■ **FRAGMENTO SELECCIONADO**
----

Por ello, la doctrina ha propuesto diversas clasificaciones de planes, según su carácter vinculante o no, lo cual implica que existen planes indicativos –que contienen datos y proyecciones–, planes imperativos –que son vinculantes, a veces solo para el sector público y a veces también para el sector privado– y planes orientativos –que tienen la idea de informar, pero que incluyen instrumentos que se convierten en mecanismos de coaccionar su cumplimiento– 53. Esa diferencia entre los planes vinculantes y los no vinculantes es lo que ha llevado a la doctrina a proponer la diferencia entre plan y programa administrativo, en donde el primero es vinculante mientras que el segundo tiene efectos puramente internos y es apenas indicativo para los terceros distintos a la Administración autora 54.
Como se ve, a pesar de que la actividad de planificación resulta particularmente relevante en la ordenación del territorio, la misma no se encuentra exenta de problemas jurídicos que, sin duda, se trasladarán al ámbito de la planificación de las infraestructuras públicas con incidencia local. Así, además de los problemas de distribución de competencias que clásicamente surgen en materia de ordenación del territorio, en materia de planeación se evidencia que los diferentes tipos de instrumentos de planeación, al igual que los distintos niveles en que se aplican esos planes, tendrán particular importancia en la determinación de la ubicación de las infraestructuras públicas, la posibilidad de su ampliación, las exigencias particulares para su desarrollo y, en fin, la imposición de limitaciones y prohibiciones que, al final, permitirán establecer si hay o no lugar o si hay o no posibilidad jurídica, técnica y económica de llevar a cabo un desarrollo de una infraestructura pública, con lo cual el Estado podrá implementar una verdadera planificación territorial de dichas infraestructuras. Naturalmente, esas decisiones de planificación, en ocasiones, serán imperativas (planes en sentido estricto) y, en otras, serán en principio indicativas (planes indicativos o programas administrativos), pero con unos efectos técnicos o económicos de estímulo o desincentivo de tal magnitud que darán lugar a que sea el Estado quien finalmente determine la ubicación de las infraestructuras públicas en el territorio.

----

(Datos recopilados)
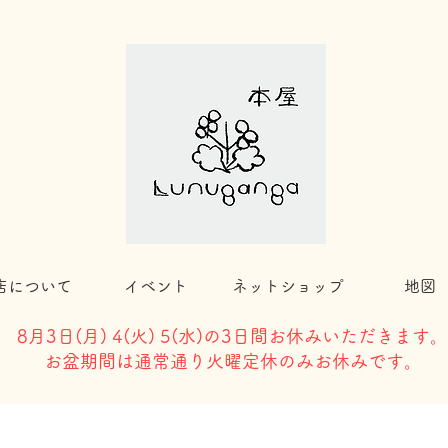
店について
イベント
ネットショップ
地図
8月3日(
月) 4(火) 5(水)の3日間お休みいただきます。
​お盆期間は通常通り火曜定休のみお休みです。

----

■ **CONSIGNA A**
Reescribe el pasaje sobre la planificación desde "Por ello, la" hasta "Administración autora 54." y reemplaza "doctrina" por "literatura especializada".
■ **CONSIGNA B**
Indica si cada afirmación concuerda con el pasaje sobre la planificación. Responde sí o no y cita textualmente las palabras que lo deciden.
(i) Los planes indicativos contienen datos y proyecciones.
(ii) El programa administrativo es vinculante para los terceros distintos a la Administración autora.
(iii) La actividad de planificación está exenta de problemas jurídicos.
■ **CONSIGNA C**
Prosigue el pasaje sobre la planificación a partir de su última oración.
Las líneas no desempeñan ningún papel en este ejercicio.

■ **RESPUESTA A**
Por ello, la literatura especializada ha propuesto diversas clasificaciones de planes, según su carácter vinculante o no, lo cual implica que existen planes indicativos –que contienen datos y proyecciones–, planes imperativos –que son vinculantes, a veces solo para el sector público y a veces también para el sector privado– y planes orientativos –que tienen la idea de informar, pero que incluyen instrumentos que se convierten en mecanismos de coaccionar su cumplimiento– 53. Esa diferencia entre los planes vinculantes y los no vinculantes es lo que ha llevado a la literatura especializada a proponer la diferencia entre plan y programa administrativo, en donde el primero es vinculante mientras que el segundo tiene efectos puramente internos y es apenas indicativo para los terceros distintos a la Administración autora 54.

■ **RESPUESTA B**
(i) Sí: "planes indicativos –que contienen datos y proyecciones–".
(ii) No: "el segundo tiene efectos puramente internos y es apenas indicativo para los terceros distintos a la Administración autora".
(iii) No: "la misma no se encuentra exenta de problemas jurídicos".

■ **RESPUESTA C**
Ahora bien, como consecuencia de ese reconocimiento de la existencia de la actividad de planificación y de su aplicación a la ordenación del territorio, y, con ello, al desarrollo de las infraestructuras públicas, el hecho de que cada día mayor protagonismo en materia de provisión y gestión de infraestructuras lo tiene el sector privado implica varias consecuencias: el rol del Estado cambia para “pasar a desempeñar el papel de planificador, regulador y controlador” 55de la infraestructura, por supuesto, únicamente respecto de las infraestructuras públicas que puedan ser objeto de rentabilidad o aprovechamiento económico para el particular 56; a los particulares se les reconoce una especie de libertad en la iniciativa para el desarrollo, gestión y explotación de las infraestructuras públicas, libertad que quedará limitada, entre otras, por las decisiones en materia de planificación de la economía y, particularmente y para efectos de lo que interesa en este estudio, por las decisiones adoptadas en ejercicio de las competencias estatales para la ordenación del territorio 57.
2.2. LAS COMPETENCIAS DE LOS DIVERSOS ÓRDENES TERRITORIALES EN LA PLANIFICACIÓN DE LAS INFRAESTRUCTURAS PÚBLICAS CON INCIDENCIA LOCAL
A pesar de que, como vimos atrás, cada vez es más fuerte la presencia privada en el mundo de las infraestructuras, en donde los particulares ya no solo colaboran con el Estado en su desarrollo a través de medios contractuales, sino que se han convertido en interesados directos y propietarios de buena parte de las infraestructuras que soportan la prestación de la mayoría de los servicios públicos, lo cierto es que el Estado continúa teniendo a su cargo la adecuada planificación y regulación de dichas infraestructuras públicas, lo cual lleva a cabo mediante la intervención de los diversos órdenes territoriales.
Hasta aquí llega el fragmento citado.